Up to and including the line with "tote bag: present", please reproduce the lines below exactly, beginning with the first.

(Object state transitions)
--------------------
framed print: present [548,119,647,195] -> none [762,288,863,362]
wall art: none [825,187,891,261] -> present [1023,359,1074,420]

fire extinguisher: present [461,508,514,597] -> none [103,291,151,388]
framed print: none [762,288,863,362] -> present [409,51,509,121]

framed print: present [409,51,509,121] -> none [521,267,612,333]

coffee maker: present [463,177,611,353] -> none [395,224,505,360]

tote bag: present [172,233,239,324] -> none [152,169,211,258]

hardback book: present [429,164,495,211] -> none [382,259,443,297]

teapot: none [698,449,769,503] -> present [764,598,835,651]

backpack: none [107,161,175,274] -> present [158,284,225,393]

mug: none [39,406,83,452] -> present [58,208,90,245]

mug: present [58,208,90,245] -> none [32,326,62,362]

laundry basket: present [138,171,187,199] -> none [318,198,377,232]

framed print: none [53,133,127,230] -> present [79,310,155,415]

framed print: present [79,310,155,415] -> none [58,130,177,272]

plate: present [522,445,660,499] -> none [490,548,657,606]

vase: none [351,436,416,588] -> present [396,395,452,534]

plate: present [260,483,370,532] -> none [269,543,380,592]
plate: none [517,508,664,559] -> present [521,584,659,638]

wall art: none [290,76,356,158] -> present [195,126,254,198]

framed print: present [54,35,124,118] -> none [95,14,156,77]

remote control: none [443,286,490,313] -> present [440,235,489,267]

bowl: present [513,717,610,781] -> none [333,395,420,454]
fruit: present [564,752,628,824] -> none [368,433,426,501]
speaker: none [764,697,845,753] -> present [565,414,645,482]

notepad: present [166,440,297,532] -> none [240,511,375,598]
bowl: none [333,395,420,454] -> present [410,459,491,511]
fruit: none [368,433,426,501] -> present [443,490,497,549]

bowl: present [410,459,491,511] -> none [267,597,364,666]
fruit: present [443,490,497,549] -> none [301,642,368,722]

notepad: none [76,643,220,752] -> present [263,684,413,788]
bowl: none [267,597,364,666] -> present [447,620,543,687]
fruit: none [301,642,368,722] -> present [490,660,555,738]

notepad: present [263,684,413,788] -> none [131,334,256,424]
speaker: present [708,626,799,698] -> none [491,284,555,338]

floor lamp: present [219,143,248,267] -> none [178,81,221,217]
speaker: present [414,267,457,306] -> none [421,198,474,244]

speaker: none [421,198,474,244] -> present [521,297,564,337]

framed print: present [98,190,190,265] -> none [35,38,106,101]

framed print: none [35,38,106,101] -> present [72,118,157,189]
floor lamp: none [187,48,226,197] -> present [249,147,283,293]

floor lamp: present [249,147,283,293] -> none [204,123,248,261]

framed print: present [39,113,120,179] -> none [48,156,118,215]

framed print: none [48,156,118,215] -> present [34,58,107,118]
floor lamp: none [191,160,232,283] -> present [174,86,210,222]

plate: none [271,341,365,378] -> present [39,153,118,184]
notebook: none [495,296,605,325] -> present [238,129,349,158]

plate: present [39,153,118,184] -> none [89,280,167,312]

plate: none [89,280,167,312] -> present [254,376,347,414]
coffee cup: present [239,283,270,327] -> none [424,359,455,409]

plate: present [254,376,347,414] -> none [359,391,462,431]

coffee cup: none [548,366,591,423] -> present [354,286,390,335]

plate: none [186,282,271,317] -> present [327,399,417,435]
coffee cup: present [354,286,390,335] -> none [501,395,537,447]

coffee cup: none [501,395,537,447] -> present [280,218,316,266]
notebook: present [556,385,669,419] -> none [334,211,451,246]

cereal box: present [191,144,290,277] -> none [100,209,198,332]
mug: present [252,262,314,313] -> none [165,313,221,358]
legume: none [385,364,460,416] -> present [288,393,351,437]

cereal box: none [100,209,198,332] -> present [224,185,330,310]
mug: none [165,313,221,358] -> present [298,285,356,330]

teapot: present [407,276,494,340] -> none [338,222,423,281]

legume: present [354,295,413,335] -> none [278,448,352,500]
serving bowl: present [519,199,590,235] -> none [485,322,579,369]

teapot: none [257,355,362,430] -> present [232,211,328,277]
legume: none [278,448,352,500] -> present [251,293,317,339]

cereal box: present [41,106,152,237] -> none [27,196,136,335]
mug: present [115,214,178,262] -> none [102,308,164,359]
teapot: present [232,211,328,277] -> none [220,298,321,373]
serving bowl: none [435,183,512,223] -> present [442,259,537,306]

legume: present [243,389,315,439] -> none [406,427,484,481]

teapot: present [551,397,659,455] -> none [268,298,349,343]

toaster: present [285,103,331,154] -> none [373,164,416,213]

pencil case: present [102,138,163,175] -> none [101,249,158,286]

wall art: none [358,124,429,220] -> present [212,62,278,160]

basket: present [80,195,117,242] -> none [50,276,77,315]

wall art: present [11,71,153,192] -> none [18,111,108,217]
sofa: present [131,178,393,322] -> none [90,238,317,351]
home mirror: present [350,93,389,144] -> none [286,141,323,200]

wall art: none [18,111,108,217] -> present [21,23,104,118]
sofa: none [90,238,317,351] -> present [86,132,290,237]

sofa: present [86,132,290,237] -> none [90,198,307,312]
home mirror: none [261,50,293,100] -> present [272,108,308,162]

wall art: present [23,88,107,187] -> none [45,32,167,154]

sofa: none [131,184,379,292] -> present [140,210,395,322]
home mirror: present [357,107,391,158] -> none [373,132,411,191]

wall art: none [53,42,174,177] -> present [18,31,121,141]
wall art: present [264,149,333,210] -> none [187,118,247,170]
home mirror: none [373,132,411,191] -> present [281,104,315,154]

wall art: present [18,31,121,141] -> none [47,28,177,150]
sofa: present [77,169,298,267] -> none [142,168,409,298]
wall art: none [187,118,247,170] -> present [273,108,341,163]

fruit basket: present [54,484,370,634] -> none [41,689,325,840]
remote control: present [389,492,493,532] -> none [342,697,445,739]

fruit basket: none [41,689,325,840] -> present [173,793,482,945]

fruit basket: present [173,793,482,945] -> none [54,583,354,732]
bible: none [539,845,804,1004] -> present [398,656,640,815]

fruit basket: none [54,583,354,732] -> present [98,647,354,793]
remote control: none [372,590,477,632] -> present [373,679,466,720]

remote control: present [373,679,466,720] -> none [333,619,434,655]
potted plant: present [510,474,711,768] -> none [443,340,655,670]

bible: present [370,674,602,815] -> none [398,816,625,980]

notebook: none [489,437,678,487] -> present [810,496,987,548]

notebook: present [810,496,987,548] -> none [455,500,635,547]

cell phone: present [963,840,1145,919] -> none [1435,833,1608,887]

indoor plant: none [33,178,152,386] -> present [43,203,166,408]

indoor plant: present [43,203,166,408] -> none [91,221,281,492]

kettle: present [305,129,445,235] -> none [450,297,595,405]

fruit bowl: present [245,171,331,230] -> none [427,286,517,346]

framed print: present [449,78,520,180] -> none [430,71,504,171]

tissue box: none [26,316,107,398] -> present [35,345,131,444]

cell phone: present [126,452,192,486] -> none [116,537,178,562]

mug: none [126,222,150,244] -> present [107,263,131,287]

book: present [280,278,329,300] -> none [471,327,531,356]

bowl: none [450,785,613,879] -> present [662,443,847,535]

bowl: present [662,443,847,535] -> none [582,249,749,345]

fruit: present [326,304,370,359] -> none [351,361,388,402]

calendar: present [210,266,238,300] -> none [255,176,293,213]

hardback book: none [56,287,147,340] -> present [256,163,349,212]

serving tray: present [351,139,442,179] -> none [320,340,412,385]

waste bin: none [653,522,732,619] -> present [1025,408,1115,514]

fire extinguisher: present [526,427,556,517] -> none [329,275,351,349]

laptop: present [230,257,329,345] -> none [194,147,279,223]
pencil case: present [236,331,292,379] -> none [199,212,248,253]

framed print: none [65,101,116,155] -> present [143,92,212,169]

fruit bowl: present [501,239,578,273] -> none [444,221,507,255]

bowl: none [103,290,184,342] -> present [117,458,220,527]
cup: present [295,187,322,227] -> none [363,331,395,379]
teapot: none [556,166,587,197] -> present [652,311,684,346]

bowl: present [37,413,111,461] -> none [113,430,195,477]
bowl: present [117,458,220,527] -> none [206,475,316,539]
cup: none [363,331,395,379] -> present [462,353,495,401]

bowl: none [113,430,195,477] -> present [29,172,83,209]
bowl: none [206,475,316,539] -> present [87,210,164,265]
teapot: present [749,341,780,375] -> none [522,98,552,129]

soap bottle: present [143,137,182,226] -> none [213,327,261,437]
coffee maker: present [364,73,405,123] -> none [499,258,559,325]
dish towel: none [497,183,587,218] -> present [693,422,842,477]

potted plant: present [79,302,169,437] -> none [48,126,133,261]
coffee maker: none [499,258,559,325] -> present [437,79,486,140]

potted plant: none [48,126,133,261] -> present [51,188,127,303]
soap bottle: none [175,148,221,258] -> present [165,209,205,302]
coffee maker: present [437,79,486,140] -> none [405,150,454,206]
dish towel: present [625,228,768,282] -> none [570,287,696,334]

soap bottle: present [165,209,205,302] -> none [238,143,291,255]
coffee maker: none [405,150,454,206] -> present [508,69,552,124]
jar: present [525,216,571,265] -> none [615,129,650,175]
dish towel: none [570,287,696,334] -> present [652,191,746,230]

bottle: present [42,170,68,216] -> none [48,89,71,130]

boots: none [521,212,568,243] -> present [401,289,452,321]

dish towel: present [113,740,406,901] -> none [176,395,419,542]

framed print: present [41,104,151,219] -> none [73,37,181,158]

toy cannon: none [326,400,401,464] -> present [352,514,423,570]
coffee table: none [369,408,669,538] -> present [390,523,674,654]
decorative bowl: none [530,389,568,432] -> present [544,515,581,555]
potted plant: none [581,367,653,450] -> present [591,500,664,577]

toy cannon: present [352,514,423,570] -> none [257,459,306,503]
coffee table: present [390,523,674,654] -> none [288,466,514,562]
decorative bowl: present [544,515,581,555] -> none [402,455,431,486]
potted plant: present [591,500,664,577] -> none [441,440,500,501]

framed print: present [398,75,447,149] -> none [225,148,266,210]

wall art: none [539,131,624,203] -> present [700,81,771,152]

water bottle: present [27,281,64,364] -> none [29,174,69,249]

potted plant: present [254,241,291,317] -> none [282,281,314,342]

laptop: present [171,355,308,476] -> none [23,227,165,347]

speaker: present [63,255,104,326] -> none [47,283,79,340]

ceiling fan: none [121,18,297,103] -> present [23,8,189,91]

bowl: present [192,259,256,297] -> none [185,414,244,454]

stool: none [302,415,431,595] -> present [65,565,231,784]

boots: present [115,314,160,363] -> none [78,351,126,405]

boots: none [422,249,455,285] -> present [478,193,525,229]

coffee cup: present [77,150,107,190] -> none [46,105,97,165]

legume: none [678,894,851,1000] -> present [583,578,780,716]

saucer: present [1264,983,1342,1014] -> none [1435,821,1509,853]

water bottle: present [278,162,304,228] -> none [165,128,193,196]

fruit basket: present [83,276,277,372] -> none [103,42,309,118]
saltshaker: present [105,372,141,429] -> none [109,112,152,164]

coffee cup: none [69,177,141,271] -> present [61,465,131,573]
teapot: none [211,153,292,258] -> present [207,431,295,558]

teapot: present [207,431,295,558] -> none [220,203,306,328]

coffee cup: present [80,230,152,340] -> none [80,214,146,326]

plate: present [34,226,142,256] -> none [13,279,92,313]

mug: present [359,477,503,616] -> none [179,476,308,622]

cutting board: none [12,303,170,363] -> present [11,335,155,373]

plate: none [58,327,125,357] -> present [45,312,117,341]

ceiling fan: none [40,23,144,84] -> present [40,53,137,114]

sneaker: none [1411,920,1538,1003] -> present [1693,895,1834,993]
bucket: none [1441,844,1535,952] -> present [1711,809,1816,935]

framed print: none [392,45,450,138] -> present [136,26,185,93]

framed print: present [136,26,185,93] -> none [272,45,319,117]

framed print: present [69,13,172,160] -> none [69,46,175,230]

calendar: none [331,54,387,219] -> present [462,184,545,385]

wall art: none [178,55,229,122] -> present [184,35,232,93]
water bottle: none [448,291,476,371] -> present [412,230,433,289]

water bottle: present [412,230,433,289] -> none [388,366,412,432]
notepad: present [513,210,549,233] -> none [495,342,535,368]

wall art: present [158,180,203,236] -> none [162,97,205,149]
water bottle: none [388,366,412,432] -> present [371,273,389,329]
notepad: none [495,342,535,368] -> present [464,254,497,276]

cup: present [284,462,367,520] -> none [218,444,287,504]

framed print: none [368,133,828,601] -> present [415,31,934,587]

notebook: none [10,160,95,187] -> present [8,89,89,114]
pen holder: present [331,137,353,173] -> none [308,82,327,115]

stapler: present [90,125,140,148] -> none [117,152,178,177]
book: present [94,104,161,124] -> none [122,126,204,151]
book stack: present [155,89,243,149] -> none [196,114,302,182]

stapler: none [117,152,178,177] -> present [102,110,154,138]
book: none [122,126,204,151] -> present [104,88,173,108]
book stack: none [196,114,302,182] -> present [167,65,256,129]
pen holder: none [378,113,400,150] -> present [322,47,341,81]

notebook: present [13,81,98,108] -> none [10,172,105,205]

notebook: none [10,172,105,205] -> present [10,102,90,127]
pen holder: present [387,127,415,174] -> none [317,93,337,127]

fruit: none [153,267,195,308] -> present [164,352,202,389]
--------------------
### Exercise output:
framed print: present [548,119,647,195] -> none [762,288,863,362]
wall art: none [825,187,891,261] -> present [1023,359,1074,420]

fire extinguisher: present [461,508,514,597] -> none [103,291,151,388]
framed print: none [762,288,863,362] -> present [409,51,509,121]

framed print: present [409,51,509,121] -> none [521,267,612,333]

coffee maker: present [463,177,611,353] -> none [395,224,505,360]

tote bag: present [172,233,239,324] -> none [152,169,211,258]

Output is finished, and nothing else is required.